Die Aktien von Meta Platforms stiegen am Dienstag in der Vorbörsennachrichtenteilung um 3,9%, nachdem das Unternehmen eine Einigung in Höhe von 16,68 Mrd. USD mit 29 US-Bundesstaaten abgeschlossen hatte, die alle etwaigen Bundes-und Staatsklagen löst, in denen behauptet wird, dass das Unternehmen Facebook und Instagram so konzipiert habe, um junge Benutzer abhängig zu machen.
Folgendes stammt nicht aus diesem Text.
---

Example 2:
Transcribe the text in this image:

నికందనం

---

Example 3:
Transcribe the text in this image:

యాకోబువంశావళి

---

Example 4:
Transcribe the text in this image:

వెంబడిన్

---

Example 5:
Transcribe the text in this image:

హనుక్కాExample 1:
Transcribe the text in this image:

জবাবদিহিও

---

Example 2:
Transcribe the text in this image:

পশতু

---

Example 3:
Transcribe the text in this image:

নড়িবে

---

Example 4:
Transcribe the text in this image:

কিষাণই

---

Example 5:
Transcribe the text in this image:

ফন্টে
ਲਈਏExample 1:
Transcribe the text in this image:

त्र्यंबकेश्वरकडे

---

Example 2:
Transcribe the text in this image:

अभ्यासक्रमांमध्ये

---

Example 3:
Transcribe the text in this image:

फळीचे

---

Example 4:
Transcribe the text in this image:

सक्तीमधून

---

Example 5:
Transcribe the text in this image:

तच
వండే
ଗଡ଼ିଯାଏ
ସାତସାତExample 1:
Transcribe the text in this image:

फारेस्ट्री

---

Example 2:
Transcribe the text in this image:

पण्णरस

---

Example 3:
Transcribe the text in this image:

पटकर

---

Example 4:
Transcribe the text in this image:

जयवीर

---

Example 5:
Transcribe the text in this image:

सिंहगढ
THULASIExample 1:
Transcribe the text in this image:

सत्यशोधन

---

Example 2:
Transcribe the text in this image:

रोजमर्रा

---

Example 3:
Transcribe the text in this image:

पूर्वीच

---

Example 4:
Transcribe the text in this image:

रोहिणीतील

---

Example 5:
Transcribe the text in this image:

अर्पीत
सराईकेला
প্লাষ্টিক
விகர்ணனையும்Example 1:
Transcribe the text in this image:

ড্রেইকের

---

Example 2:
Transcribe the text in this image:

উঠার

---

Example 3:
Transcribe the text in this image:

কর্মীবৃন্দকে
Die Vereinbarung, die am 26. August über Gerichtsdokumente bestätigt wurde, verpflichtet Meta, landesweite Plattformänderungen durchzuführen, einschliesslich der Standardeinstellungen für Sicherheit. Die Vereinbarung beschränkt die möglichen Schadensersatzansprüche, die das rechtliche Team von Meta nach eigenen Schätzungen in einem ungünstigen Urteil möglicherweise auf 1,4 Billionen US-Dollar beliefen. Der Prozess begann am 18. August in Oakland.
Die Vereinbarung beseitigt einen beträchtlichen Hang zum Kurs, der deutlich unter dem 52-Wochen-Hoch von 790,80 USD notiert hatte und im Zeitpunkt der grössten Volatilität aufgrund des Prozesses auf 520,26 USD gesunken war.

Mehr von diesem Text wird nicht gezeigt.